Ratha-yatra

Jagannath Puri is the place where Jagannath - Lord of the Universe - was first worshipped on earth.

The Puranas describe that back in the Satya Yuga, or The Golden Age, there lived a King Indradyumna, who heard about a mysterious Deity of Nila Madhava that was worshipped in a remote place by the tribal chief Vishvavasu.

Wanting to see and worship Nila Madhava, King Indradyumna sent a brahmana priest by the name of Vidyapati to find the Deity. Although at first unsuccessful, Vidyapati eventually married Vishvavasu’s daughter Lalita, and was accepted into the family.

Finally, he was led to see the Deity, but was blindfolded along the way so that he would not know where Nila Madhava was hidden. The clever Vidyapati, however, dropped mustard seeds along the way, and later led King Indradyumna to the hidden temple, following the trail of sprouted seeds.

But when they got there, the Deity had vanished. Distraught, King Indradyumna began to fast from all food. The Lord took pity on him, and appearing to him in a dream, instructed the king to go to the seashore at Puri, where he would find a sacred log to carve into Deities.

This the king did, and the Deities of Lord Jagannath (Krishna), His brother Baladeva(Krishna’s brother Balaram) , and sister Subhadra (Krishna’s sister) were installed at Jagannath Puri also known as Sri Ksetra in the Indian state of Orissa.

Once a year during the rainy season (June/July) Lord Jagannath, Baladev and Subhadra are taken from the temple for a public procession on three huge chariots from Their temple to the Gundicha Temple, in a jubilant festival known as Ratha yatra. The chariot for Jagannath is approximately 45 feet high and 35 feet square and takes about 2 months to construct. The artists and painters of Puri decorate the carts and paint flower petals and other designs on the wheels, the wood-carved charioteer and horses, and the inverted lotuses on the wall behind the throne.

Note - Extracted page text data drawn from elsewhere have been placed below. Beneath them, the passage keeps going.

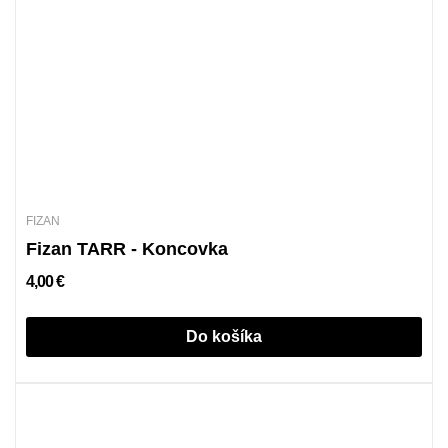
FIZAN
Fizan TARR - Koncovka
4,00 €
Do košíka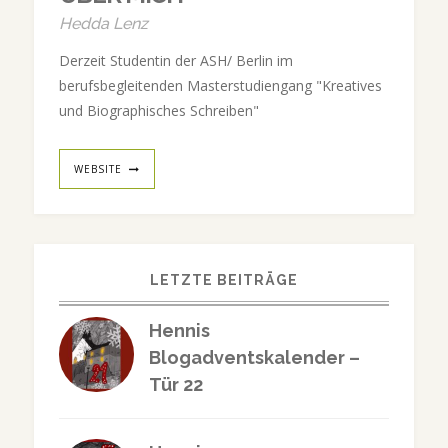
Hedda Lenz
Derzeit Studentin der ASH/ Berlin im
berufsbegleitenden Masterstudiengang "Kreatives
und Biographisches Schreiben"
WEBSITE
LETZTE BEITRÄGE
Hennis
Blogadventskalender –
Tür 22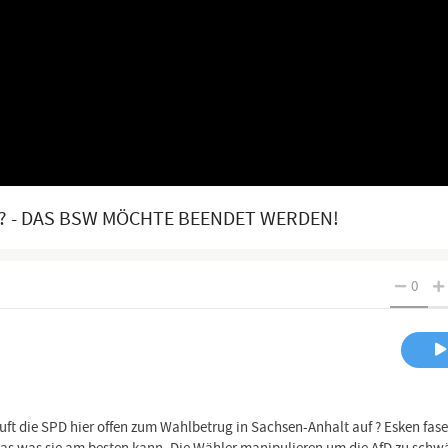
? - DAS BSW MÖCHTE BEENDET WERDEN!
0
Ruft die SPD hier offen zum Wahlbetrug in Sachsen-Anhalt auf ? Esken fas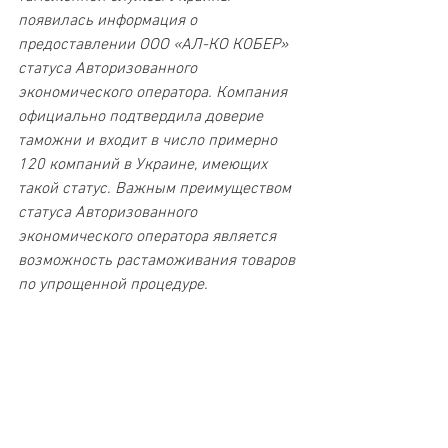
появилась информация о 
предоставлении ООО «АЛ-КО КОБЕР» 
статуса Авторизованного 
экономического оператора. Компания 
официально подтвердила доверие 
таможни и входит в число примерно 
120 компаний в Украине, имеющих 
такой статус. Важным преимуществом 
статуса Авторизованного 
экономического оператора является 
возможность растаможивания товаров 
по упрощенной процедуре.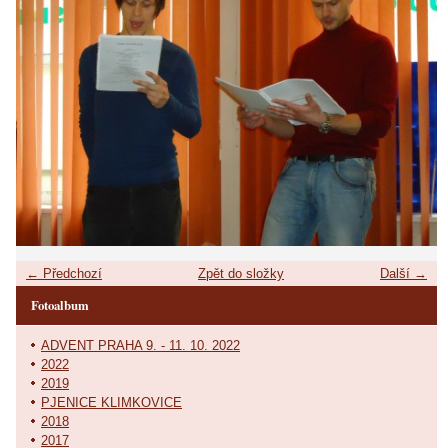
← Předchozí
Zpět do složky
Další →
Fotoalbum
ADVENT PRAHA 9. - 11. 10. 2022
2022
2019
PJENICE KLIMKOVICE
2018
2017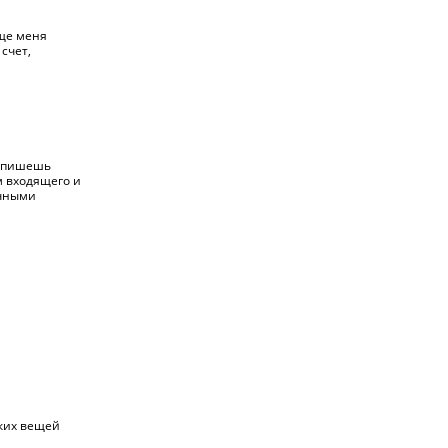
още меня
счет,
. пишешь
м входящего и
ачными
аких вещей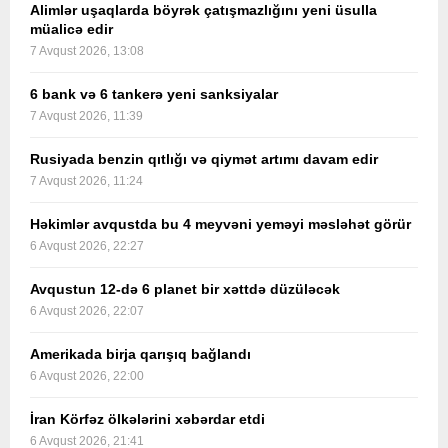
Alimlər uşaqlarda böyrək çatışmazlığını yeni üsulla
müalicə edir
7 Avqust 2026, 13:08
6 bank və 6 tankerə yeni sanksiyalar
7 Avqust 2026, 11:39
Rusiyada benzin qıtlığı və qiymət artımı davam edir
7 Avqust 2026, 11:24
Həkimlər avqustda bu 4 meyvəni yeməyi məsləhət görür
6 Avqust 2026, 22:27
Avqustun 12-də 6 planet bir xəttdə düzüləcək
6 Avqust 2026, 22:07
Amerikada birja qarışıq bağlandı
6 Avqust 2026, 22:00
İran Körfəz ölkələrini xəbərdar etdi
6 Avqust 2026, 21:41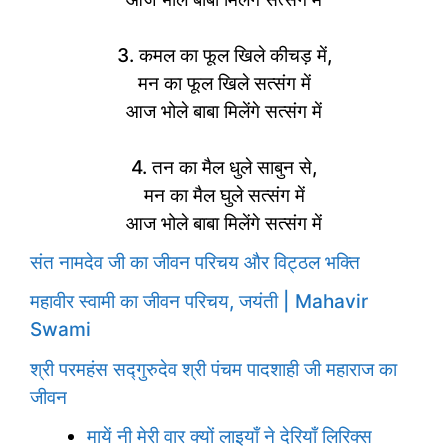
3. कमल का फूल खिले कीचड़ में,
मन का फूल खिले सत्संग में
आज भोले बाबा मिलेंगे सत्संग में
4. तन का मैल धुले साबुन से,
मन का मैल घुले सत्संग में
आज भोले बाबा मिलेंगे सत्संग में
संत नामदेव जी का जीवन परिचय और विट्ठल भक्ति
महावीर स्वामी का जीवन परिचय, जयंती | Mahavir
Swami
श्री परमहंस सद्गुरुदेव श्री पंचम पादशाही जी महाराज का
जीवन
मायें नी मेरी वार क्यों लाइयाँ ने देरियाँ लिरिक्स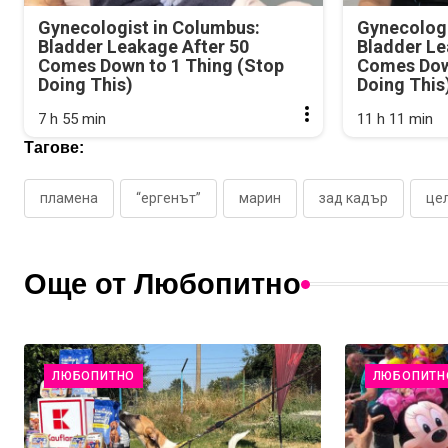
Gynecologist in Columbus:
Gynecologi
Bladder Leakage After 50
Bladder Le
Comes Down to 1 Thing (Stop
Comes Dow
Doing This)
Doing This
7 h 55 min
11 h 11 min
Тагове:
пламена
“ергенът”
марин
зад кадър
це
Още от Любопитно
ЛЮБОПИТНО
ЛЮБОПИТН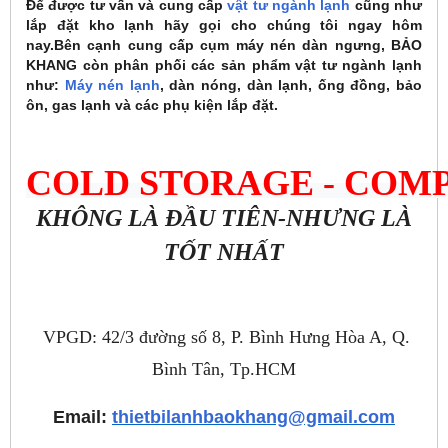
Để được tư vấn và cung cấp
vật tư ngành lạnh
cũng như
lắp đặt kho lạnh hãy gọi cho chúng tôi ngay hôm
nay.Bên cạnh cung cấp cụm máy nén dàn ngưng, BẢO
KHANG còn phân phối các sản phẩm vật tư ngành lạnh
như:
Máy nén lạnh
, dàn nóng, dàn lạnh, ống đồng, bảo
ôn, gas lạnh và các phụ kiện lắp đặt.
COLD STORAGE 
- COM
KHÔNG LÀ ĐẦU TIÊN-NHƯNG LÀ
TỐT NHẤT
VPGD: 42/3 đường số 8, P. Bình Hưng Hòa A, Q.
Bình Tân, Tp.HCM
Email:
thietbilanhbaokhang@gmail.com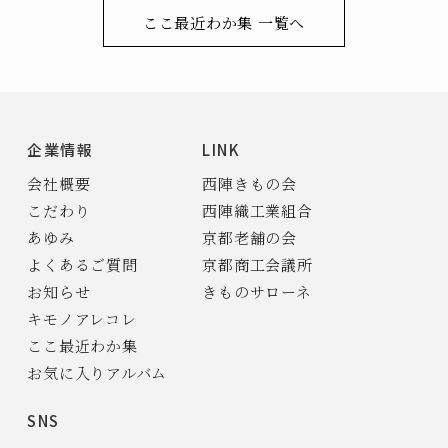
ここ最近わか集 一覧へ
企業情報
LINK
会社概要
西陣きもの会
こだわり
西陣織工業組合
あゆみ
京都老舗の会
よくあるご質問
京都商工会議所
お知らせ
きものサローネ
キモノアレコレ
ここ最近わか集
お気に入りアルバム
SNS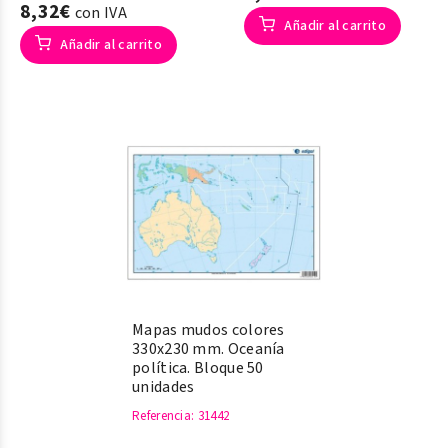
8,32€
con IVA
Añadir al carrito
Añadir al carrito
Mapas mudos colores
330x230 mm. Oceanía
política. Bloque 50
unidades
Referencia
: 31442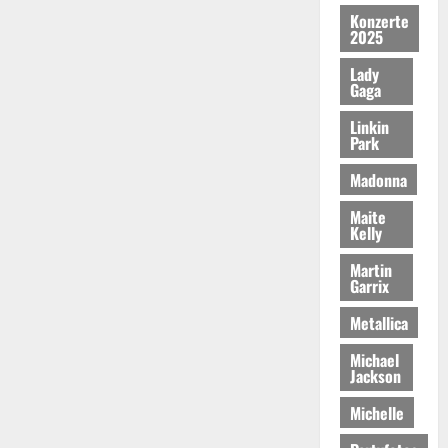
Konzerte
2025
Lady
Gaga
Linkin
Park
Madonna
Maite
Kelly
Martin
Garrix
Metallica
Michael
Jackson
Michelle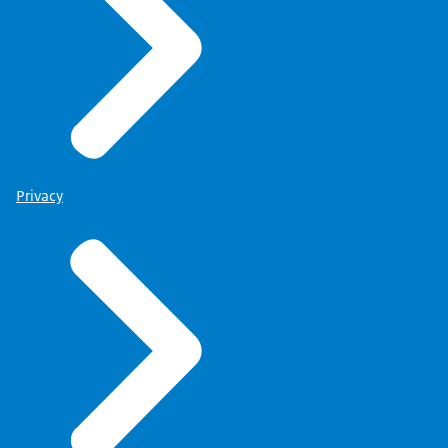
Privacy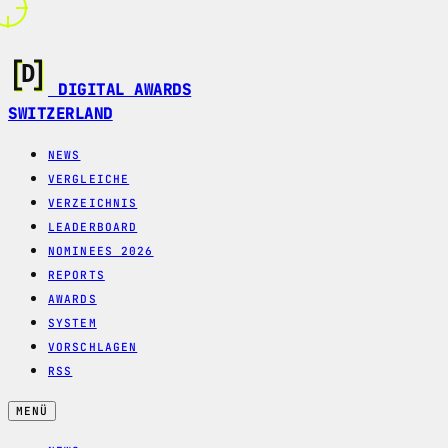
DIGITAL AWARDS
SWITZERLAND
NEWS
VERGLEICHE
VERZEICHNIS
LEADERBOARD
NOMINEES 2026
REPORTS
AWARDS
SYSTEM
VORSCHLAGEN
RSS
MENÜ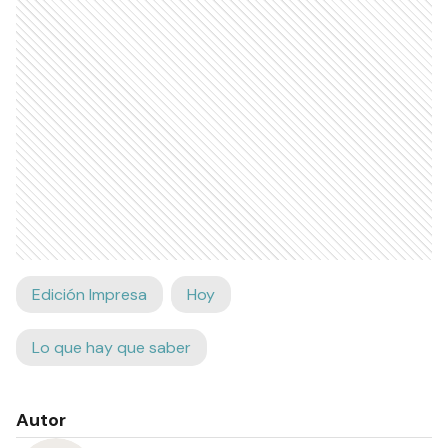
Edición Impresa
Hoy
Lo que hay que saber
Autor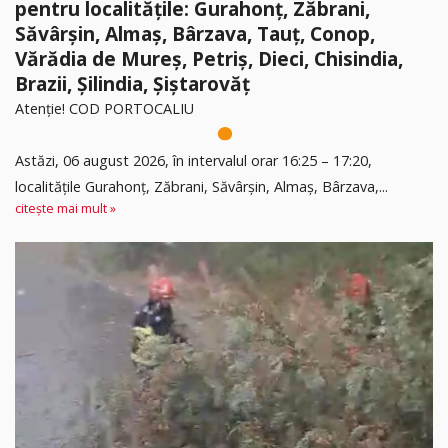
pentru localitățile: Gurahonț, Zăbrani,
Săvârșin, Almaș, Bârzava, Tauț, Conop,
Vărădia de Mureș, Petriș, Dieci, Chisindia,
Brazii, Șilindia, Șiștarovăț
Atenție! COD PORTOCALIU
Astăzi, 06 august 2026, în intervalul orar 16:25 – 17:20,
localitățile Gurahonț, Zăbrani, Săvârșin, Almaș, Bârzava,...
citește mai mult »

Millions of pilgrims come from all over India to receive Lord Jagannath's blessings during the 3 kilometre Ratha yatra journey. Kirtan parties dance in front of the Lord while devotees pull the hefty chariots slowly along with help of large ropes. Traditionally, The King of Orissa wears the outfit of a sweeper and cleanses the road before the chariots with a gold-handled broom and sprinkles sandalwood water and powder with utmost devotion. This ritual signifies that under the lordship of Jagannath, there is no distinction between the powerful sovereign King and the most humble devotee.

The Gaudiya Vaishnavism founder Sri Chaitanya Mahaprabhu lived and performed many of his pastimes in Jagannath Puri and personally participated in Lord Jagannath's pastimes.

As a small child, Srila Prabhupada was very attracted to the forms of Jagannatha, Baladev and Subhadra, and he had his father build a small ratha cart so that he and his friends could hold their own festival. In 1976, ISKCON held the first Ratha-yatra festival outside India, along the streets of San Francisco. Since, Ratha-yatra is held along the main streets of most major cities of the world. Some cities organize Ratha-yatra with three separate chariots as in Jagannatha Puri, but in other cities, Jagannatha, Baladeva and Subhadra sit together in the same chariot.

In Mauritius, we have a Ratha-yatra at approximately the same time as the original one held in Puri, which is around July. But Ratha-yatras are organized in different areas at least twice more in the year so that Lord Jagannatha’s mercy is distributed in all corners of the island.